Segment Open

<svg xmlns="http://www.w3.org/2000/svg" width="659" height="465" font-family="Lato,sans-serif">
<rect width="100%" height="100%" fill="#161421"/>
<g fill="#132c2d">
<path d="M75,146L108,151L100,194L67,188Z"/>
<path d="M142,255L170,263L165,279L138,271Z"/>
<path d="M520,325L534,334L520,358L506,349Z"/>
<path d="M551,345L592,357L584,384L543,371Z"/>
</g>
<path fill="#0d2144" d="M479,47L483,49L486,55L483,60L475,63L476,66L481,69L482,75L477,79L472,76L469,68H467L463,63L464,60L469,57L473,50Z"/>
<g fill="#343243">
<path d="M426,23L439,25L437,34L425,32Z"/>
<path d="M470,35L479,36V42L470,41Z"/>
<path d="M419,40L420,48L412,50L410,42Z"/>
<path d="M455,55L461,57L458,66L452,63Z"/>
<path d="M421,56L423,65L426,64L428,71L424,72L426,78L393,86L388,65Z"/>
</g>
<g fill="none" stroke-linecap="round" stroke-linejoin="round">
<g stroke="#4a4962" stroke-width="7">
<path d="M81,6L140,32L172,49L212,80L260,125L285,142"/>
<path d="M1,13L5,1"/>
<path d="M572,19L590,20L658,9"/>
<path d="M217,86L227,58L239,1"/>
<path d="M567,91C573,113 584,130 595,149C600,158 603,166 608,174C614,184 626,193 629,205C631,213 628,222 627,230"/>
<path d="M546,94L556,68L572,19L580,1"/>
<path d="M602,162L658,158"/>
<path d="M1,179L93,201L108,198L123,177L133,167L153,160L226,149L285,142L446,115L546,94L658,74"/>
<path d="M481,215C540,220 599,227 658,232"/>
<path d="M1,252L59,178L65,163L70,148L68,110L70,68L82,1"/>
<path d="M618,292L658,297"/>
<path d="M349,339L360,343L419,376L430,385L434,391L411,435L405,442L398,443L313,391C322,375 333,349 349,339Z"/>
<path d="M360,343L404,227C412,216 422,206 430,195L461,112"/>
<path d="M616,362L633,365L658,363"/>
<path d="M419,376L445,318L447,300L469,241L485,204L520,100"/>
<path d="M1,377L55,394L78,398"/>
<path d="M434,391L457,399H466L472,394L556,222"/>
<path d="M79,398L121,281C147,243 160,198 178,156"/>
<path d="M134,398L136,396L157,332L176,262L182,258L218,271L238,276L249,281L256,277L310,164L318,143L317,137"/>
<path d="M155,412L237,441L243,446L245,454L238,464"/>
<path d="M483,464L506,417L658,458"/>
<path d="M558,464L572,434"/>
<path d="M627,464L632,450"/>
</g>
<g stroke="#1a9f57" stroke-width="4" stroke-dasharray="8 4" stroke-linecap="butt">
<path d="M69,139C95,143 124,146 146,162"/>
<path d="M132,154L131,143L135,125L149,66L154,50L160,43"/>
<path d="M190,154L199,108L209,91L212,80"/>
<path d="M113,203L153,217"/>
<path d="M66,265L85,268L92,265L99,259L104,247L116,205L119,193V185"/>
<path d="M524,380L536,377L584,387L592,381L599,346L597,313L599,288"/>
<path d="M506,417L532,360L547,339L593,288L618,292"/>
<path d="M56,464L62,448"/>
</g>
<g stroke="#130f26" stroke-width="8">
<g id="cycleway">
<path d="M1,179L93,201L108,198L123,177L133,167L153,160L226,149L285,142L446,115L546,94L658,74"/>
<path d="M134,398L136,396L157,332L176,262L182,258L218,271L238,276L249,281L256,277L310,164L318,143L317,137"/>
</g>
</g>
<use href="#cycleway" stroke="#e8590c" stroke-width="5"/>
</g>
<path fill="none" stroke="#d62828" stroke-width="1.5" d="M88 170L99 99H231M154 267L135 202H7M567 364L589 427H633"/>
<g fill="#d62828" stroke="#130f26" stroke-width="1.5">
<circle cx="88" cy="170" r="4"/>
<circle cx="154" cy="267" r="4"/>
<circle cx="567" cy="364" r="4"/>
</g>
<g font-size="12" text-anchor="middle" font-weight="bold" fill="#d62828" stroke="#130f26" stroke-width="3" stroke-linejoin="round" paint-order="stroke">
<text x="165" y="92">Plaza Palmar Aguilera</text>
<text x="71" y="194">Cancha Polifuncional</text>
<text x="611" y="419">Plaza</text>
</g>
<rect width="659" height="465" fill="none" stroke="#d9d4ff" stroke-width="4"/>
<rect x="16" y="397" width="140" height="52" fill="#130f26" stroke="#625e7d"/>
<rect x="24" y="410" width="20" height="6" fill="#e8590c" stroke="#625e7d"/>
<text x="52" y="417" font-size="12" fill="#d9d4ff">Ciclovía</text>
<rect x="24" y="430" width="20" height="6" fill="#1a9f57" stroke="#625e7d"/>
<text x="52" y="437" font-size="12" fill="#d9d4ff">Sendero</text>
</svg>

Segment Closed
Segment Open

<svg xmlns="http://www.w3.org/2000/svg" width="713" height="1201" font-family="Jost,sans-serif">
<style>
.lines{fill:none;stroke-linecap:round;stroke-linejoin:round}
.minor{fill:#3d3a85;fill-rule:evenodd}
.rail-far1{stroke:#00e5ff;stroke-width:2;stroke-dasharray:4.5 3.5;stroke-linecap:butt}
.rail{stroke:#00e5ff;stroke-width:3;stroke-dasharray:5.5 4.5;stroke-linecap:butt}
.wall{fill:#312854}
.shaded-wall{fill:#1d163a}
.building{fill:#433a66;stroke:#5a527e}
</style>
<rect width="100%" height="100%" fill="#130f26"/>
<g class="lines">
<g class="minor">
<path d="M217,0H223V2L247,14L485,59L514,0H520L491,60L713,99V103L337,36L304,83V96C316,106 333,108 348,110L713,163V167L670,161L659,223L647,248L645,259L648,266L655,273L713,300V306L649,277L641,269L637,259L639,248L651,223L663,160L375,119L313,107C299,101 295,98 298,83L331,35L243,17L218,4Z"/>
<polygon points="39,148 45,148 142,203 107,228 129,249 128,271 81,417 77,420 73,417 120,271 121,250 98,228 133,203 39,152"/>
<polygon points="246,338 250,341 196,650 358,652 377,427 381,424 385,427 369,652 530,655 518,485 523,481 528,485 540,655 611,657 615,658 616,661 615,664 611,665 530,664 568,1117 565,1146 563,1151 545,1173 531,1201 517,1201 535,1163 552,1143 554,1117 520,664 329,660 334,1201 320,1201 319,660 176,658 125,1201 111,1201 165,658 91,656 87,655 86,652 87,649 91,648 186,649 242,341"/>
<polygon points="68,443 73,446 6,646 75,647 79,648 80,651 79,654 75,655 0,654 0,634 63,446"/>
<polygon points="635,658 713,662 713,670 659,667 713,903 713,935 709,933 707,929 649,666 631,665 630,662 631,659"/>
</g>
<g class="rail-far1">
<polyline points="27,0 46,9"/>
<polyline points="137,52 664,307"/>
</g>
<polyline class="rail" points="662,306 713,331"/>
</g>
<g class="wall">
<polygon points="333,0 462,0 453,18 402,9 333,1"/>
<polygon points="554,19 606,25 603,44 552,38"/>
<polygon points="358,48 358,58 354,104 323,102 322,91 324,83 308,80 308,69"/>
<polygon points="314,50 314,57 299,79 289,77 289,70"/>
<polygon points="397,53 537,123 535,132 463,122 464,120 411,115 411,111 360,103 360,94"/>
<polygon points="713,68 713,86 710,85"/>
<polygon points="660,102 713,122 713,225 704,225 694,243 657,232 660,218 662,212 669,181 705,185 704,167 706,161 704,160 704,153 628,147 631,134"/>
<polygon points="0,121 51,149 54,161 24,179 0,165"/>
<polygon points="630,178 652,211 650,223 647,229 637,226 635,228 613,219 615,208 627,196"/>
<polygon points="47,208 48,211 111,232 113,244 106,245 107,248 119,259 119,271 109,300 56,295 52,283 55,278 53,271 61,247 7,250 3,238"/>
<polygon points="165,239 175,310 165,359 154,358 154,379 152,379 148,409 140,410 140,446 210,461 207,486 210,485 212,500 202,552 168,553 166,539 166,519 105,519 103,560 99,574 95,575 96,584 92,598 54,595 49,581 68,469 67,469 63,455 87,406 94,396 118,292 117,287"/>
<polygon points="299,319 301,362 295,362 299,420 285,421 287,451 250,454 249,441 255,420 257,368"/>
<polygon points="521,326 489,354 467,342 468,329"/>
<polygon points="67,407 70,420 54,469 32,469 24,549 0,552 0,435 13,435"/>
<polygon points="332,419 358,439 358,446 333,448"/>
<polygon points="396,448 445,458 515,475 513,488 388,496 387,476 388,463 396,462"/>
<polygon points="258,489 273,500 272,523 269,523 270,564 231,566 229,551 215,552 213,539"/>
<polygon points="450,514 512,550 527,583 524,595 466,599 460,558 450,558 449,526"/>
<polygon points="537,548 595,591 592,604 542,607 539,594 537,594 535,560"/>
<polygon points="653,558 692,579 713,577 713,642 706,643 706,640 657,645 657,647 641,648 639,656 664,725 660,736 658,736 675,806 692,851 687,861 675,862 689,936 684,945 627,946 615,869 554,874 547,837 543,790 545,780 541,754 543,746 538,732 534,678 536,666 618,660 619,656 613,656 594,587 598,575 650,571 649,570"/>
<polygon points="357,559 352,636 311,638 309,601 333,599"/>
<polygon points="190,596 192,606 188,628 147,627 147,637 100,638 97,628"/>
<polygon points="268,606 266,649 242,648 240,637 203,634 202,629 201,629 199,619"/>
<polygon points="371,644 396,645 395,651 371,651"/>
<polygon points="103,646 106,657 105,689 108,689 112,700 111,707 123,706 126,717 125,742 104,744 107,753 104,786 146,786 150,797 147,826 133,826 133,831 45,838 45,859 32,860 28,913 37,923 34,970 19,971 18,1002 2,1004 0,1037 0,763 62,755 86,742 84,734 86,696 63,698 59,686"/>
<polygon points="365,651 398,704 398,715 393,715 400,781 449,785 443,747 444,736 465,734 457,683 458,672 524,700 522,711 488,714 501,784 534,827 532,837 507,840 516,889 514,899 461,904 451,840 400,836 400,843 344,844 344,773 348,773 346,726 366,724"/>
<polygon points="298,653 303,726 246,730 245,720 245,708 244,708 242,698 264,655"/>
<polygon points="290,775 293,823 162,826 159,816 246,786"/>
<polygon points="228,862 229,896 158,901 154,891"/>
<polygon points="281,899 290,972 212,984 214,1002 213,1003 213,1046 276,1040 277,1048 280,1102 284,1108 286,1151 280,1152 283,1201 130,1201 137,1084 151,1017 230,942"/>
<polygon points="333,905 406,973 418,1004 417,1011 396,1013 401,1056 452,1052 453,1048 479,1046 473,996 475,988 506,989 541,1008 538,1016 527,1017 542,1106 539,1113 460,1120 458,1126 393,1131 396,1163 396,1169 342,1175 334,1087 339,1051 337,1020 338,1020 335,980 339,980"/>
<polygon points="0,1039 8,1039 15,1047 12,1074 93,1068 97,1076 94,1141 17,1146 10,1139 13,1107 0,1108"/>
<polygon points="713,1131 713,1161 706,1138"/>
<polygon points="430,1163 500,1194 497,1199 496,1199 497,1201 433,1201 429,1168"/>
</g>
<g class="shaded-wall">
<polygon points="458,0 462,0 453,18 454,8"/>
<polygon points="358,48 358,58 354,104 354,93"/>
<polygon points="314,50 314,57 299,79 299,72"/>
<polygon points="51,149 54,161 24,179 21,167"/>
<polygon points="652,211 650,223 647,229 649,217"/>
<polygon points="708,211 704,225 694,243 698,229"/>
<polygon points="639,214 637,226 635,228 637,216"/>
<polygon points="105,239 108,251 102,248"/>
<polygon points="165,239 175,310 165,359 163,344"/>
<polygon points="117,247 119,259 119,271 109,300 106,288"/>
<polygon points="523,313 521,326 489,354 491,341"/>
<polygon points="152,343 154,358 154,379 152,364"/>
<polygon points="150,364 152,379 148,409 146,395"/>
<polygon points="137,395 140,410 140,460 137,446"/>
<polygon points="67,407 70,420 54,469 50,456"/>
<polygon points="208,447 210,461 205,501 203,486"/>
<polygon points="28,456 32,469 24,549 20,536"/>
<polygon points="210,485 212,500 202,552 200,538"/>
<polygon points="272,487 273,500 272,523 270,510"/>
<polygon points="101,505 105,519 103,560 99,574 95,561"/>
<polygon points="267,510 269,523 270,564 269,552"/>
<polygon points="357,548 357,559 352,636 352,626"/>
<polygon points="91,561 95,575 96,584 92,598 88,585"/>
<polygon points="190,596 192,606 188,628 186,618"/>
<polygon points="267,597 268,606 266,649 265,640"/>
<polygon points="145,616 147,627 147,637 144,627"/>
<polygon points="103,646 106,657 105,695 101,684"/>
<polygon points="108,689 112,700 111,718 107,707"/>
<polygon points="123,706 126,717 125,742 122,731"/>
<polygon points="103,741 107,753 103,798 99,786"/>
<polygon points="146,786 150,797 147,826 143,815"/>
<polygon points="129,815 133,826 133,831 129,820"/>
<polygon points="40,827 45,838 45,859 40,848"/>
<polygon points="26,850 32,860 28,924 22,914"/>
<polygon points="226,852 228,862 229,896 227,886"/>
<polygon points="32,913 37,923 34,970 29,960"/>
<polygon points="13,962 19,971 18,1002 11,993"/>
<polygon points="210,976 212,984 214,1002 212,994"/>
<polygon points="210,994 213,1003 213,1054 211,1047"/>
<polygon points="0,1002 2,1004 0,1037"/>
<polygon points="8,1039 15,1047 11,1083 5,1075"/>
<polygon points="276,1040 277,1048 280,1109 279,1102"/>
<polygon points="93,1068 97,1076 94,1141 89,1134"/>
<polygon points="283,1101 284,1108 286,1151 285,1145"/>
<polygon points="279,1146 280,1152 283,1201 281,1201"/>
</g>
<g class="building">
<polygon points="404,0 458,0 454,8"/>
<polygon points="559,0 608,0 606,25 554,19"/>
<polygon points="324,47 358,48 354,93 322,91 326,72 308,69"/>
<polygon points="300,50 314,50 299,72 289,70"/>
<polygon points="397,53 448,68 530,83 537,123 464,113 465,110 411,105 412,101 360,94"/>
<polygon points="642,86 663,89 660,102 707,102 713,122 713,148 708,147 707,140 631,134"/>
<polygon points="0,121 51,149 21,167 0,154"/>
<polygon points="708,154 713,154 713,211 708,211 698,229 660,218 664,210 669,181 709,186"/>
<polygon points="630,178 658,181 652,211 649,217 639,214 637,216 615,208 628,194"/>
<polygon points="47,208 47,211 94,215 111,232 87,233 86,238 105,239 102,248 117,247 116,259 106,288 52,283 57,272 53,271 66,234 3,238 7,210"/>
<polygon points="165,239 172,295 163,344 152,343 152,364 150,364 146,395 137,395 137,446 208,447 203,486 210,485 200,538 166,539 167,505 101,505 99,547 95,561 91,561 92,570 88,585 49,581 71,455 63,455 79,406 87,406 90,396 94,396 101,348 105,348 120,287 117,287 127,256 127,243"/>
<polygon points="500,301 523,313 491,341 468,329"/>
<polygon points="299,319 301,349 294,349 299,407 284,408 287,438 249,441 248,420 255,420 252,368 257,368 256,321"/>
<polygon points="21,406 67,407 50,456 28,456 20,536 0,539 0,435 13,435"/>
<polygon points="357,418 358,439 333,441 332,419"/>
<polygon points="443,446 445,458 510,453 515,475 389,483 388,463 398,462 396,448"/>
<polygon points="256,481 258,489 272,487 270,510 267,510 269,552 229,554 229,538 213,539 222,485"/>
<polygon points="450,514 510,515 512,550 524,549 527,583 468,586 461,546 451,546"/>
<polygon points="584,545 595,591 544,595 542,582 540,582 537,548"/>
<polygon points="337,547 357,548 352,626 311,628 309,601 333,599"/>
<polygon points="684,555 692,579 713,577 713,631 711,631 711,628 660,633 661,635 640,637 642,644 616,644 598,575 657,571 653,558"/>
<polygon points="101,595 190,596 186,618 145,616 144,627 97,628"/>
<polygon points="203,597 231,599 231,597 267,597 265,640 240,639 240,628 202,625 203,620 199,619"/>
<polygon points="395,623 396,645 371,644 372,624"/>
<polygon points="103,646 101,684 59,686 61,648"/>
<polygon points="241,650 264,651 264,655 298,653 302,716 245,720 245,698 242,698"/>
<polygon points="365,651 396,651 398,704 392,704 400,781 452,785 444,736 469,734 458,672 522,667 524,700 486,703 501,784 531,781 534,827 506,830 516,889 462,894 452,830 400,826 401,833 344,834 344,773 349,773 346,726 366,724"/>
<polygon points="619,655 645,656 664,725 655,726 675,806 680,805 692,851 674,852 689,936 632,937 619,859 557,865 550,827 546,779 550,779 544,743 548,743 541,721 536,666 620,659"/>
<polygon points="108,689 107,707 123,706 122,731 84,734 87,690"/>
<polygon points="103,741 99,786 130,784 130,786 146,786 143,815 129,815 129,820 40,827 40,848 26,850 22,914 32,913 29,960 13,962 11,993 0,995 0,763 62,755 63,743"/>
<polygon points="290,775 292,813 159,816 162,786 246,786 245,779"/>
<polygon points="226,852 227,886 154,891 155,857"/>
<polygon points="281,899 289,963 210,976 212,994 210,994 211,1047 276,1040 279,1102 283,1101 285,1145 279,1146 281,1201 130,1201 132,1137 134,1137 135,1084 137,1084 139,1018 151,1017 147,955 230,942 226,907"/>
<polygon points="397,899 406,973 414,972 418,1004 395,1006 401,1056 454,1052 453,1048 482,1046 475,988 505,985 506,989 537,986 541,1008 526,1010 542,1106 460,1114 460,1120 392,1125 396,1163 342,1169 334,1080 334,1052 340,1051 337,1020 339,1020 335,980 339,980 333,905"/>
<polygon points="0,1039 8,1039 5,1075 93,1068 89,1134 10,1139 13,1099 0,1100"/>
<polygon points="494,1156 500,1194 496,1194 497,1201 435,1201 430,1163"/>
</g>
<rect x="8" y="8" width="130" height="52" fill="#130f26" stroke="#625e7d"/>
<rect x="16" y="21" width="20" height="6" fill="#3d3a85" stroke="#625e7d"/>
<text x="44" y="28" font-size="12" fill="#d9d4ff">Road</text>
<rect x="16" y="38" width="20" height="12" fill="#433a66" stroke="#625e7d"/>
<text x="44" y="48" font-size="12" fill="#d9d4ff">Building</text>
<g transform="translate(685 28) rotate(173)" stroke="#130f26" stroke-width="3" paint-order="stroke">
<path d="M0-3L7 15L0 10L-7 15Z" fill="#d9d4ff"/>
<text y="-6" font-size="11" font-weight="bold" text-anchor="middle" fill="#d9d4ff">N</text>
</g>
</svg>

Segment Closed

§ **TASK STATEMENT**: Across the records above, show each line containing the word "lines".

§ **EXPECTED OUTPUT**:
.lines{fill:none;stroke-linecap:round;stroke-linejoin:round}
<g class="lines">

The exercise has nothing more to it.